On that first day, I did hear the young Black women I would come to know as poets, dancers, actors, and social theorists, before I saw them. But, what was most striking to me about their sonic footprints was that they emerged not from their voices but from the metallic melody of keys clanking against one another. Almost every one of the ten young women in this group of 'after school political artists in training' carried bundles of keys in their hands or affixed to the straps of their backpacks and belt loops. These keys opened doors to homes and rooms that were their own, but mainly belonged to other people like their grandparents, aunts, uncles, cousins, and neighbors they were asked to care for because no one else in the family or community was able or willing to take on the responsibility. Jangling keys preceded these young women's entrances and announced their departures. But, they were also not the only aspects of how the girls moved through the world that made noise.

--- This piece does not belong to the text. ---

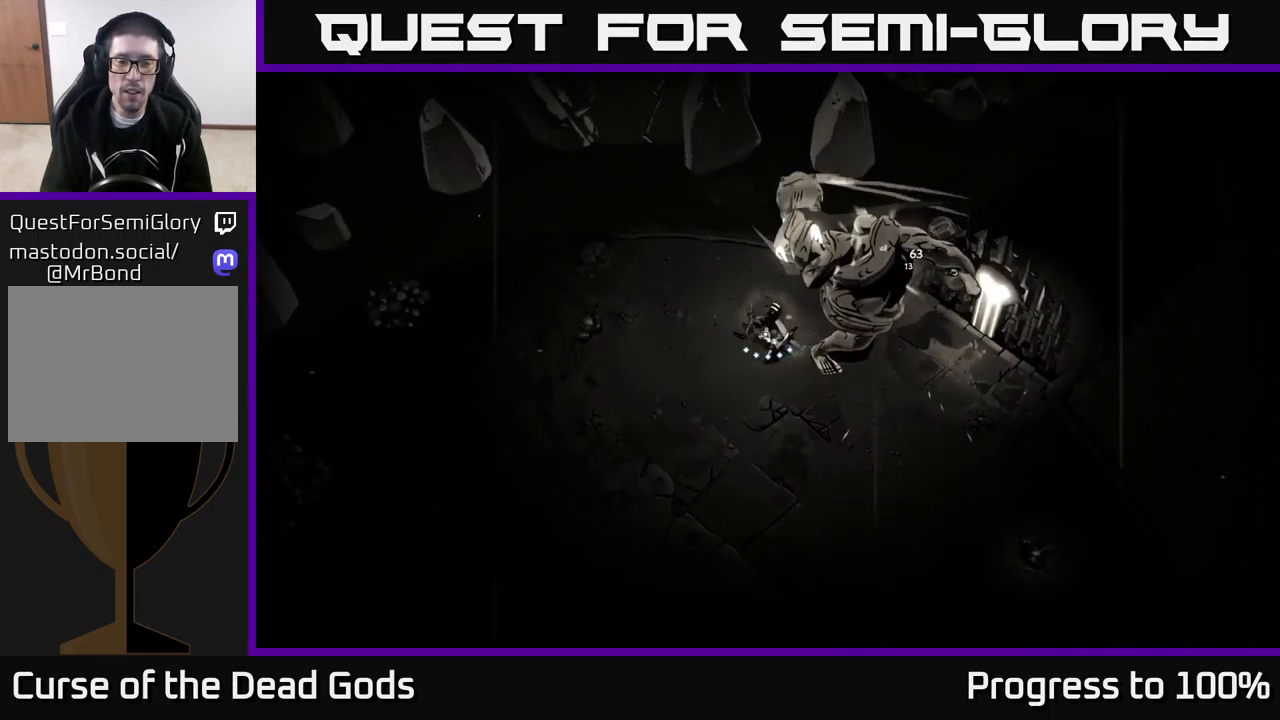
{"buttons": ["X"], "left_stick": "center", "right_stick": "center", "events": [[100, "X", "down"], [216, "X", "up"], [283, "left_stick", "center"], [400, "X", "down"]]}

These young women were unapologetically vocal, loud in fact, about all of the ways that they experienced themselves being pushed to the margins and discounted across multiple contexts, from their high school to their homes, despite the fact that they were continually advocating for the well being of everyone else within those spaces. They challenged the male principal's over emphasis on mentoring and other support programs for boys to the exclusion of girls while also offering their own academic and emotional support for their male peers. It was not discrepant in their philosophy of community accountability to support others while still advocating for oneself. Balancing the responsibilities of schoolwork, extra-curricular activities, cooking and managing the home, looking after younger (and sometimes older) siblings often became overwhelming, they admitted, and they demanded that everyone in the home claim a share of the physical and emotional labor. But, even if no one else showed up, they always did.

These high school age young Black women were at the center of their communities because they intentionally centered themselves and understood their actions to be a refusal of an urban rhetoric that constructed them as complex outliers in the public narrative of Black life. Historically and in our contemporary moment, Black girls are contradictory figures. The intersection of race, gender, age, and the idea of their emergent sexuality make them ideal candidates for either thwarting or mobilizing the attainment of full social citizenship for Black people. Black girls can be hyper visible and hyper vulnerable when they are primarily seen as Black bodies, and yet remain hidden agents of potential danger when mainstream society attempts to engage them as human beings beyond the flesh. And yet, as the Black girls in this high school in Newark, NJ made clear to me, the anxieties around power, citizenship, and protection they arouse within and outside of an imagined monolithic Black community reveals more about our oppressively flawed and dehumanizing social order than it does about the category "black girl."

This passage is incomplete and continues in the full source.